Ethan Harvey, Dennis Johan Loevlie, Amir Ali Satani et al.

Despite being resource-intensive to train, 3D convolutional neural networks (CNNs) have been the standard approach to classify CT and MRI scans. Recent work suggests that deep multiple instance learning (MIL) may be a more efficient alternative for 3D brain scans, especially when the pre-trained image encoder used to embed each 2D slice is frozen and only the pooling operation and classifier are trained. In this paper, we provide a systematic comparison of simple MIL, attention-based MIL, 3D CNNs, and 3D ViTs across three CT and four MRI datasets, including two large datasets of at least 10,000 scans.
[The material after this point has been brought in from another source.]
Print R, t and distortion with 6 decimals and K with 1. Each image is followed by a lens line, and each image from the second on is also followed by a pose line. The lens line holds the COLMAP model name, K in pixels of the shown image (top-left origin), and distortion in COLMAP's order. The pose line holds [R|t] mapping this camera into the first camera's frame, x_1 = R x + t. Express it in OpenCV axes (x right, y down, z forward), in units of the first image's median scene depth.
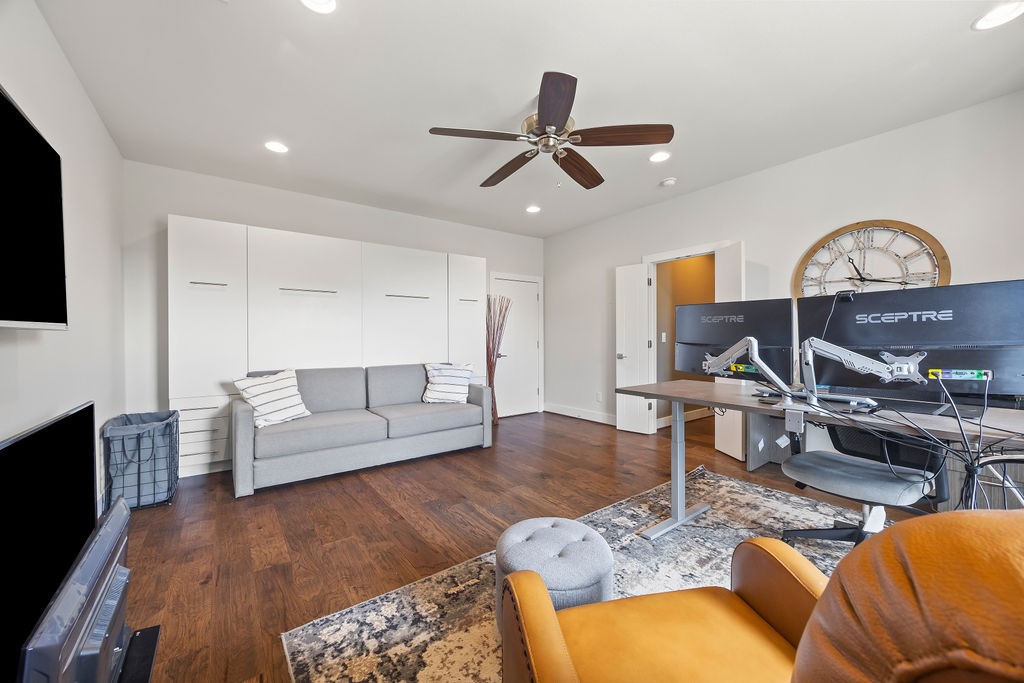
lens RADIAL K [[392.7, 0, 514.4], [0, 392.7, 341.2], [0, 0, 1]] dist [-0.001822, 0.000275]
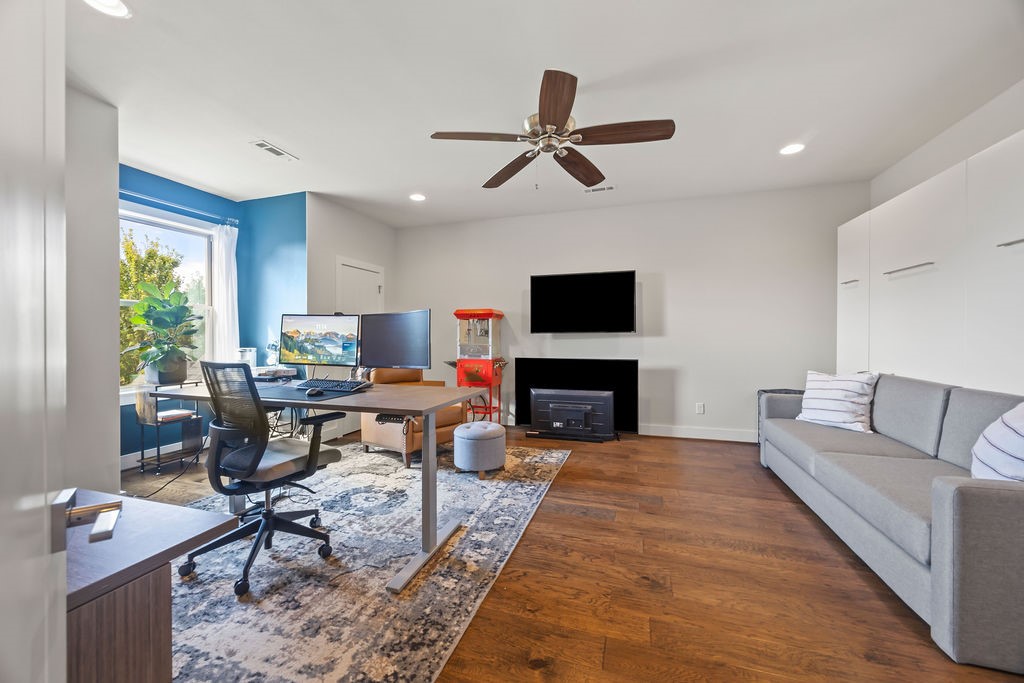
lens RADIAL K [[392.7, 0, 513.5], [0, 392.7, 336.9], [0, 0, 1]] dist [-0.001822, 0.000275]
pose [[-0.817334, 0.011373, -0.576052, 0.727675], [0.004788, 0.999905, 0.012947, -0.026738], [0.576144, 0.007823, -0.817311, 1.735034]]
Our goal is to help resource-constrained practitioners understand which neural networks work well for 3D neuroimages and why. We further compare design choices for attention-based MIL, including different encoders, pooling operations, and architectural orderings. We find that simple mean pooling MIL, without any learnable attention, matches or outperforms recent MIL or 3D CNN alternatives on 4 of 6 moderate-sized tasks. This baseline remains competitive on two large datasets while being 25x faster to train. To explain mean pooling's success, we examine per-slice attention quality and a semi-synthetic dataset where we can derive the best possible classifier via a Bayes estimator. This analysis reveals the limits of existing MIL approaches and suggests routes for future improvements.